Listen to your heart, or maybe don't

I am rather curious about the contrast of a very strong "listen to your heart"-message in popular culture, and "emotion" being essentially a dirty word in any social or political discourse. Even more interesting is the fact that while calling the other party emotional and oneself logical is very widely practiced, purposeful public displays of emotion also have their place in such discourse.

The proponents of measures that are considered somewhat less humanitarian usually directly accuse their more-humanitarian opponents of a) basing their views on emotion, and not on reason and logic (like us) and b) being women, regardless of whether or not they actually are. The proponents of more humanitarian measures tend to avoid using the very words "emotion" and "feelings" as a swear word, resorting instead to listing the emotions that in their opinion drive the adversary: fear, hatred, etc. (they themselves are of course perfectly logical and reasonable), and also often accuse the opponents of being male and sexually deprived, regardless of their actual gender and sex life.

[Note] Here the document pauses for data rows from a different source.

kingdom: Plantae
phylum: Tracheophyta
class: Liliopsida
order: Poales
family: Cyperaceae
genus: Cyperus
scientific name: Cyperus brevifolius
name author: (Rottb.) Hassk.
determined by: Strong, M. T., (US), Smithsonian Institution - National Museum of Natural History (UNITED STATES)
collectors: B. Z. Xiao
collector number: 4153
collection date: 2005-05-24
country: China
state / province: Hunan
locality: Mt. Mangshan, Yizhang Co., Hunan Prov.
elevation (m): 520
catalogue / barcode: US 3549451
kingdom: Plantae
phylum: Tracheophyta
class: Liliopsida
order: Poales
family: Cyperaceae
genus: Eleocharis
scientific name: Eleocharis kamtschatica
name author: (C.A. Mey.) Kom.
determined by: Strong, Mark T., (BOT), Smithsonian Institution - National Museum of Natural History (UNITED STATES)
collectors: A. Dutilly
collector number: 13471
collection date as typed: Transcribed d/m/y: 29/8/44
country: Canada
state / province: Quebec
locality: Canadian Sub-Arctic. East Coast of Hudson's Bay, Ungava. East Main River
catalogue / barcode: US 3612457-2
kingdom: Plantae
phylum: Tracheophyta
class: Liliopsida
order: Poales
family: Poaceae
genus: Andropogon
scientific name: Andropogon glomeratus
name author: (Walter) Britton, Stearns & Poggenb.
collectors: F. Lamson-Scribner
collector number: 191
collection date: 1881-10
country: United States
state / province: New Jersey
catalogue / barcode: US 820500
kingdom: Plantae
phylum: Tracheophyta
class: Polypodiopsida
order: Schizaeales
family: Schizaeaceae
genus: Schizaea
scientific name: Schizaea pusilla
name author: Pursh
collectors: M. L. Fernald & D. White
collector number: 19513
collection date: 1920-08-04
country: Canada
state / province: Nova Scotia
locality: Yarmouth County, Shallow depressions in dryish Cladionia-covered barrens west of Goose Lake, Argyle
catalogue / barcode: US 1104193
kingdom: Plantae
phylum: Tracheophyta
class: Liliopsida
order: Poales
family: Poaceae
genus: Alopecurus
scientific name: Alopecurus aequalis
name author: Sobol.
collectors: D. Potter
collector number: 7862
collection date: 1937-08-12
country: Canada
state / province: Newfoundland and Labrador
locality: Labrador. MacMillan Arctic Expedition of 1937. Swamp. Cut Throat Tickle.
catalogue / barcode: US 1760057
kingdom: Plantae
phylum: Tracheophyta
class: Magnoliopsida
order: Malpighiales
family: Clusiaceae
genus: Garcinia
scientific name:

What do people actually mean when they call somebody else emotional? An intricate emotional life and wide range of emotion? Strong emotion? Tendency to express emotion in public? Tendency to act on emotion without running every new idea through the reasoning facilities? Do they even know themselves?

The funniest moments come when people discuss emotions as a natural and irresistible force: if it's the other people who can't control their emotions to our satisfaction, this means that they are not fit to make decisions, vote, etc. If it's ourselves - why, then we'll call those emotions "human nature" and declare that you can't really go against the human nature, now can you?